* [Exercise passage]
******************************
TELL ME I'M PRETTY

For those of you who are not already aware of this, I recently stumbled upon this mega-lame MySpace ranking website.  The bulletins I've seen have involved statements like "Vote for me for best blog" or "Vote for me for best political cause."  Yeah right, MySpace causes are sure to revolutionize the bloody world!  Get fucking real...you're on MySpace, not writing for Media Matters, Raw Story, or even Daily Kos.  Anyway, with some reluctancy (I don't really want to support this bullshit...but it was just too amusing to resist), I decided to enter myself for best emerging model.  Yes I am one fine lookin' reptile, as I'm sure we can all agree.  Well guys, it's looking like your favorite interstellar sauropod is not going be the next big supermodel.  Probably for the best...there's not much meat and too much plastic on most of my would be colleagues and most of them seem fairly empty-headed, so they'd most likely get gobbled up at a phenomenal rate.

Of course, maybe the world would be better off without a few of these nice on the outside, nasty on the inside individuals.  Particularly the sorry ass MySpacers who just want some kind of outside affirmation that they are pretty.  A message to you ass hats:  If you really want to be a model, get some damned head shots and call some bottom of the barrel slime mold sucking agent.  Of course I don't think that this is really about modeling.  I think that it's more about needing to be told by strangers that you are good looking.  Okay, there may in fact be certain features that are universally beautiful.  However, you are what you are and no amount of swine infesting bacteria excrement, lard vacuuming, or bags of saltwater is going to change that.  Deal with what you've got on the outside, and start thinking about giving the grey matter a makeover...those synapses sure as hell could use a strenuous workout. 

Check out PUSS N BOOTS.  Okay darlin', that's not a model name; it's a porn star name.  Exactly what kind of modeling do you want to do?  Let's dig a little deeper...this little twat-for-brains is only 18 years old, and yet she is stuck back in the 80's.  Babe, you were born around 1988 – you don't know shit about the 80's! 
For those of you who didn't live the 80's, allow me to let you in on a little somethin' – the 80’s weren't that great.  Sure we had Automan and the Safety Dance, but it wasn't all as fun as that.  Music no longer required instruments, men wore makeup, and the brat pack plagued the silver screen.  The excessive party scene of the eighties wouldn't have been so bad if it weren't for the god-awful music.  I'm talking hair metal you know those guys who wanted to be some kind of David Bowie-Black Sabbath hybrid but just weren't quite as talented as either Bowie or Sabbath and all that synthesized ear cancer.  We had the same excesses in the late 60's and 70's, but we could get wasted to some rockin' tunes.  The rampant consumerism of the 80's was a little nauseating as well...and it seems to be growing worse.  Of course every decade's got its ups and downs, but I just don't see leg warmers making it back onto mainstream fashion...



[Audio = Sensation jazz - one-step (partial) by The All Star Trio (Public Domain)]

In fact if I ever come across any of you wearing these ridiculous things, I will chomp your dipshit, warm legged ass without thinking twice.  If your legs are cold, get some warmer pants douche bag!  I had to live through that stupid bullshit once, and I'm sure as hell not going to fucking suffer through that crap again.
******************************
Saved data entries:
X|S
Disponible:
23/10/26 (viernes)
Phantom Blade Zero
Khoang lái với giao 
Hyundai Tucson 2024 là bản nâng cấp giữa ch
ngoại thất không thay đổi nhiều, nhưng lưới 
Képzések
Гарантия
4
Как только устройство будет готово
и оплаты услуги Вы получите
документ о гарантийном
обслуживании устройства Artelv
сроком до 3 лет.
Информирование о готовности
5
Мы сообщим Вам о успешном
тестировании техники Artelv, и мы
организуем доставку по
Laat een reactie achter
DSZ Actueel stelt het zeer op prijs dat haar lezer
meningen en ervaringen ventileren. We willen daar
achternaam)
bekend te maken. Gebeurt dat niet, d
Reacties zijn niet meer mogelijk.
******************************
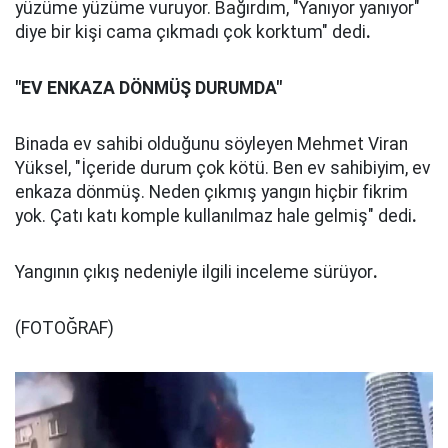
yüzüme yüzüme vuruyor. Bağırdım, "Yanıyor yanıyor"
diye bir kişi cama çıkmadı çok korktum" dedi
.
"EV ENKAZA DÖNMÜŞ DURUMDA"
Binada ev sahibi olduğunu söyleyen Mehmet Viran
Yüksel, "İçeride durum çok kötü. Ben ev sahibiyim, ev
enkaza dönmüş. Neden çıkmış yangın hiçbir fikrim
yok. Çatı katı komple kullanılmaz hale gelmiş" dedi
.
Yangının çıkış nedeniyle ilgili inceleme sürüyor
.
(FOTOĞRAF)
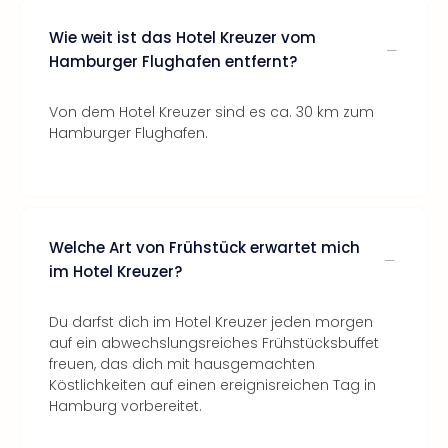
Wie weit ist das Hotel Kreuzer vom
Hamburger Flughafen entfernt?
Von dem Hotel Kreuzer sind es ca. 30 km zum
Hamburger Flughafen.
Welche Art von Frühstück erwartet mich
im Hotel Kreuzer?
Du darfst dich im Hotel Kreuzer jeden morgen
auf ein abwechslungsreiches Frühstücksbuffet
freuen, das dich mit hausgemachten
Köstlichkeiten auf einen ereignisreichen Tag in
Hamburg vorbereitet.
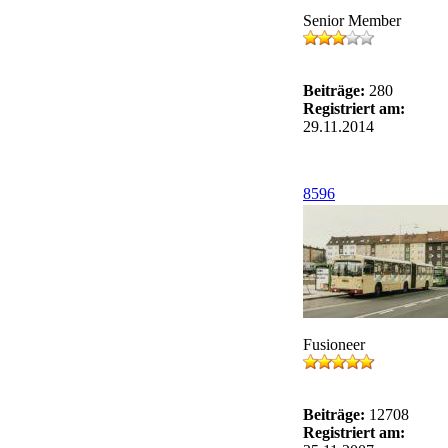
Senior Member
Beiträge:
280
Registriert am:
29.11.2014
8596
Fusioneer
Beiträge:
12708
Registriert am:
******************************
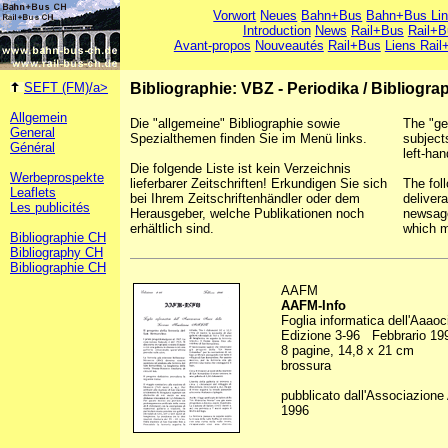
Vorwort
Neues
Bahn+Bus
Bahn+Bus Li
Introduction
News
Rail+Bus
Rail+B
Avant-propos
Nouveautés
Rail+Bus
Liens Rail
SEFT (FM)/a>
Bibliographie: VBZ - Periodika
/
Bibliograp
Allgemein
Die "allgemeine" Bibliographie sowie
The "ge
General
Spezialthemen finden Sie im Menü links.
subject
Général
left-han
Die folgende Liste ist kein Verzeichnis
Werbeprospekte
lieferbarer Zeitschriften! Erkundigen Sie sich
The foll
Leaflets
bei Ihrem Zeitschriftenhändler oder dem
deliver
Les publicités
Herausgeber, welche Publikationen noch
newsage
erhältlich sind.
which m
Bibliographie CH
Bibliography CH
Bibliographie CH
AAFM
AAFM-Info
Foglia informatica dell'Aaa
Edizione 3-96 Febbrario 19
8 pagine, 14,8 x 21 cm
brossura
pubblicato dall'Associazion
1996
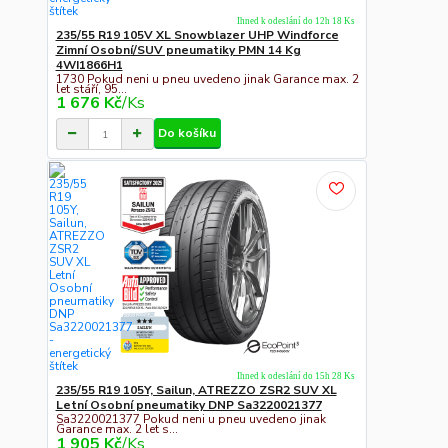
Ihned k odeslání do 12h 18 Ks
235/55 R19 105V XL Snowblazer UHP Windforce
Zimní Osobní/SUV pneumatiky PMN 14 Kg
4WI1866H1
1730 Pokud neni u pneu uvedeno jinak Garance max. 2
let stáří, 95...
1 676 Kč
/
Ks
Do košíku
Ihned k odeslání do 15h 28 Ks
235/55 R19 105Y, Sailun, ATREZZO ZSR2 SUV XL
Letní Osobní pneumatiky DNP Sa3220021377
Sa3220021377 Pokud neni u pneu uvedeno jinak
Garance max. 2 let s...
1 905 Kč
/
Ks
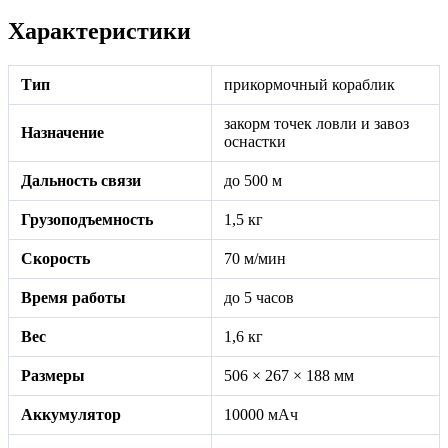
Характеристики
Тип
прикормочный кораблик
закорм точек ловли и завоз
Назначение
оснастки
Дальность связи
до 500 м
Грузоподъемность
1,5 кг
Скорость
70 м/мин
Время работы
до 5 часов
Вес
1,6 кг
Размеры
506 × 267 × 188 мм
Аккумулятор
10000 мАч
******************************
* [Task instructions] Using the blog post, explain in one to three sentences why the writer considers the excessive party scene of the eighties worse than the similar excesses of the late 60's and 70's.

* [Answer for the task] The writer says the eighties party scene would not have been so bad without its god-awful music, meaning hair metal and "synthesized ear cancer." The late 60's and 70's had the same excesses, but people could get wasted to some rockin' tunes.